Pour venir mettre le holà, l'adjoint du shérif a dû abandonner en cours de route une partie d’échecs qu’il disputait avec John, un ami qui n’est autre que l’épicier de Medicine Bow, les deux hommes allant être les principaux protagonistes de l’épisode, le commerçant étant interprété par Jack Warden -l’un des 12 jurés de 12 hommes en colère de Sidney Lumet- qui était déjà la Guest Star du fabuleux troisième épisode de la série réalisé par Ted Post, Throw a Long Rope, dans lequel il campait un fermier sur le point d'être lynché. Ici il incarne un homme timide qui fait venir pour l’épouser une femme qu’il avait autrefois rencontré alors qu’ils étaient tous deux hospitalisés, la maladie de la femme n’étant alors et toujours pas connue de John et allant s’avérer être l’alcoolisme, ce qui représente une sorte d’écho beaucoup plus sombre à la première séquence d'ivresse joyeuse. Rita a autrefois subi un traumatisme -que je ne vous raconterais pas, les spoilers étant déjà bien trop nombreux au sein de ce texte- et qui l’a fait sombrer dans la boisson ; il s’agit là du premier Shadow of the Past du titre. La seconde est donc liée à la sortie de geôle de deux dangereux bandits, emprisonnés grâce à Ryker qui lors de l’arrestation avait dû abattre leur troisième frère. Ils envoient alors une lettre menaçante au shérif adjoint de Medicine Bow en le prévenant qu’ils ne vont pas laisser cet assassinat impuni ; d’où un suspense assez tendu qui se met en place, Ryker ne pouvant plus arpenter une rue sans regarder partout autour de lui, jamais rassuré, s'attendant d'une minute à l'autre à être visé.
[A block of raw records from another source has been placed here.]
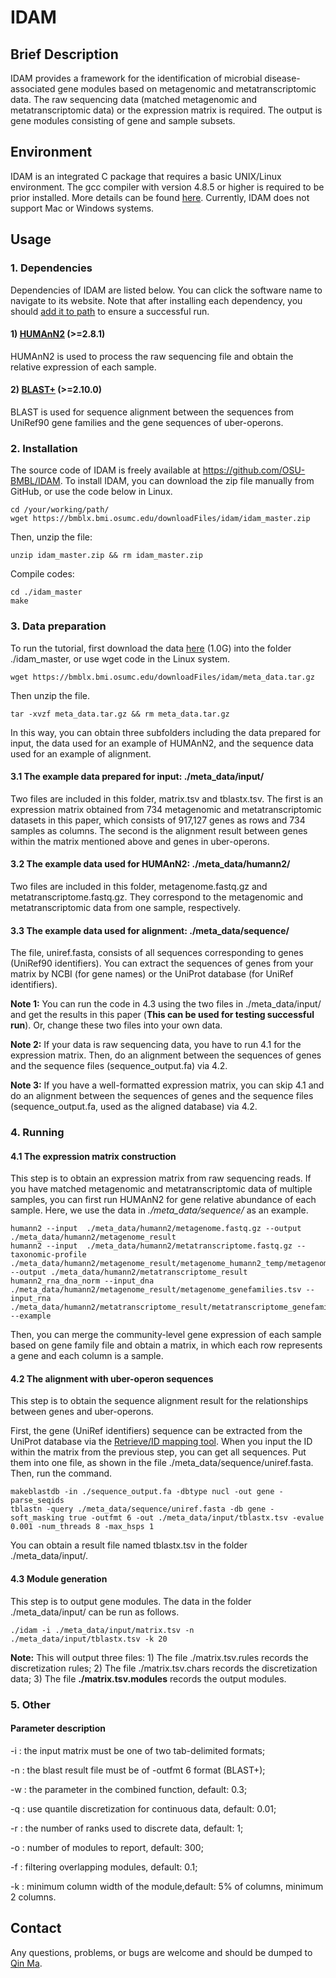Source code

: # IDAM #
## Brief Description ##
IDAM provides a framework for the identification of microbial disease-associated gene modules based on metagenomic and metatranscriptomic data. The raw sequencing data (matched metagenomic and metatranscriptomic data) or the expression matrix is required. The output is gene modules consisting of gene and sample subsets.
## Environment ##
IDAM is an integrated C package that requires a basic UNIX/Linux environment. The gcc compiler with version 4.8.5 or higher is required to be prior installed. More details can be found [here](https://gcc.gnu.org/wiki/InstallingGCC). Currently, IDAM does not support Mac or Windows systems.
## Usage ##
### 1. Dependencies ###
Dependencies of IDAM are listed below. You can click the software name to navigate to its website. Note that after installing each dependency, you should [add it to path](https://unix.stackexchange.com/questions/26047/how-to-correctly-add-a-path-to-path) to ensure a successful run.
#### 1) [HUMAnN2](https://huttenhower.sph.harvard.edu/humann2) (>=2.8.1)
HUMAnN2 is used to process the raw sequencing file and obtain the relative expression of each sample.
#### 2) [BLAST+](https://ftp.ncbi.nlm.nih.gov/blast/executables/blast+/) (>=2.10.0) 
BLAST is used for sequence alignment between the sequences from UniRef90 gene families and the gene sequences of uber-operons.


### 2. Installation ###
The source code of IDAM is freely available at https://github.com/OSU-BMBL/IDAM. To install IDAM, you can download the zip file manually from GitHub, or use the code below in Linux.
   	 
	cd /your/working/path/ 
	wget https://bmblx.bmi.osumc.edu/downloadFiles/idam/idam_master.zip

Then, unzip the file:

	unzip idam_master.zip && rm idam_master.zip

Compile codes:

	cd ./idam_master
	make


### 3. Data preparation ###
To run the tutorial, first download the data [here](https://bmblx.bmi.osumc.edu/downloadFiles/idam/meta_data.tar.gz) (1.0G) into the folder ./idam_master, or use wget code in the Linux system.	
	
	wget https://bmblx.bmi.osumc.edu/downloadFiles/idam/meta_data.tar.gz

Then unzip the file.
	
	tar -xvzf meta_data.tar.gz && rm meta_data.tar.gz

In this way, you can obtain three subfolders including the data prepared for input, the data used for an example of HUMAnN2, and the sequence data used for an example of alignment.
#### 3.1 The example data prepared for input:  ./meta_data/input/
Two files are included in this folder, matrix.tsv and tblastx.tsv. The first is an expression matrix obtained from 734 metagenomic and metatranscriptomic datasets in this paper, which consists of  917,127 genes as rows and 734 samples as columns. The second is the alignment result between genes within the matrix mentioned above and genes in uber-operons.
#### 3.2 The example data used for HUMAnN2: ./meta_data/humann2/
Two files are included in this folder, metagenome.fastq.gz and metatranscriptome.fastq.gz. They correspond to the metagenomic and metatranscriptomic data from one sample, respectively. 
#### 3.3 The example data used for alignment: ./meta_data/sequence/
The file, uniref.fasta,  consists of all sequences corresponding to genes (UniRef90 identifiers). You can extract the sequences of genes from your matrix by NCBI (for gene names) or the UniProt database (for UniRef identifiers).

**Note 1:** You can run the code in 4.3 using the two files in ./meta_data/input/ and get the results in this paper (**This can be used for testing successful run**). Or, change these two files into your own data.   

**Note 2:** If your data is raw sequencing data, you have to run 4.1 for the expression matrix. Then, do an alignment between the sequences of genes and the sequence files (sequence_output.fa) via 4.2.  

**Note 3:** If you have a well-formatted expression matrix, you can skip 4.1 and do an alignment between the sequences of genes and the sequence files (sequence_output.fa, used as the aligned database) via 4.2.  

### 4. Running ###
#### 4.1 The expression matrix construction ####
This step is to obtain an expression matrix from raw sequencing reads. If you have matched metagenomic and metatranscriptomic data of multiple samples, you can first run HUMAnN2 for gene relative abundance of each sample.  Here, we use the data in *./meta_data/sequence/* as an example.

	humann2 --input  ./meta_data/humann2/metagenome.fastq.gz --output ./meta_data/humann2/metagenome_result
	humann2 --input  ./meta_data/humann2/metatranscriptome.fastq.gz --taxonomic-profile ./meta_data/humann2/metagenome_result/metagenome_humann2_temp/metagenome_metaphlan_bugs_list.tsv --output ./meta_data/humann2/metatranscriptome_result
	humann2_rna_dna_norm --input_dna ./meta_data/humann2/metagenome_result/metagenome_genefamilies.tsv --input_rna ./meta_data/humann2/metatranscriptome_result/metatranscriptome_genefamilies.tsv --example 

Then, you can merge the community-level gene expression of each sample based on gene family file and obtain a matrix, in which each row represents a gene and each column is a sample.

 
#### 4.2 The alignment with uber-operon sequences ####
This step is to obtain the sequence alignment result for the relationships between genes and uber-operons. 

First, the gene (UniRef identifiers) sequence can be extracted from the UniProt database via the [Retrieve/ID mapping tool](https://www.uniprot.org/uploadlists/). When you input the ID within the matrix from the previous step, you can get all sequences. Put them into one file, as shown in the file ./meta_data/sequence/uniref.fasta. Then, run the command.

	makeblastdb -in ./sequence_output.fa -dbtype nucl -out gene -parse_seqids
	tblastn -query ./meta_data/sequence/uniref.fasta -db gene -soft_masking true -outfmt 6 -out ./meta_data/input/tblastx.tsv -evalue 0.001 -num_threads 8 -max_hsps 1

You can obtain a result file named tblastx.tsv in the folder ./meta_data/input/.



#### 4.3 Module generation ####
This step is to output gene modules. The data in the folder ./meta_data/input/ can be run as follows. 

	./idam -i ./meta_data/input/matrix.tsv -n ./meta_data/input/tblastx.tsv -k 20
	

**Note:** This will output three files: 1) The file ./matrix.tsv.rules records the discretization rules; 2) The file ./matrix.tsv.chars records the discretization data; 3) The file **./matrix.tsv.modules** records the output modules.  


### 5. Other ###
#### Parameter description ####
-i : the input matrix must be one of two tab-delimited formats;

-n : the blast result file must be of -outfmt 6 format (BLAST+);

-w : the parameter in the combined function, default: 0.3;

-q : use quantile discretization for continuous data, default: 0.01;

-r : the number of ranks used to discrete data, default: 1;

-o : number of modules to report, default: 300;

-f : filtering overlapping modules, default: 0.1;

-k : minimum column width of the module,default: 5% of columns, minimum 2 columns.



## Contact ##
Any questions, problems, or bugs are welcome and should be dumped to [Qin Ma](Qin.Ma@osumc.edu).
Certes un peu bavard, avare en action et en extérieurs, un épisode urbain dont la qualité de l’écriture, de la réalisation et de l’interprétation en font une jolie réussite qui offre une troisième fois à Clu Gulager dans le rôle de Ryker une superbe occasion de mettre en avant ses immenses qualités de comédiens, sans parler des deux fois où il fût Guest Star, campant non seulement avec grande crédibilité un sourd-muet mais également, arrivé à cette date, toujours le Bad Guy le plus mémorable de la série. John Milford et James Beck, les deux inquiétants bandits de l’épisode ne sont pas mal non plus ; dommage qu’ils n’aient pas droit à plus de temps de présence. Quoiqu’il en soit, un bel épisode sur l’amitié et une touchante histoire d’amour parfois intrigante du fait des réactions et une attitude assez mystérieuse du personnage féminin très bien interprété par Marilyn Erskine, l’une des participantes au génial Westward the Women (Convoi de femmes) de William Wellman.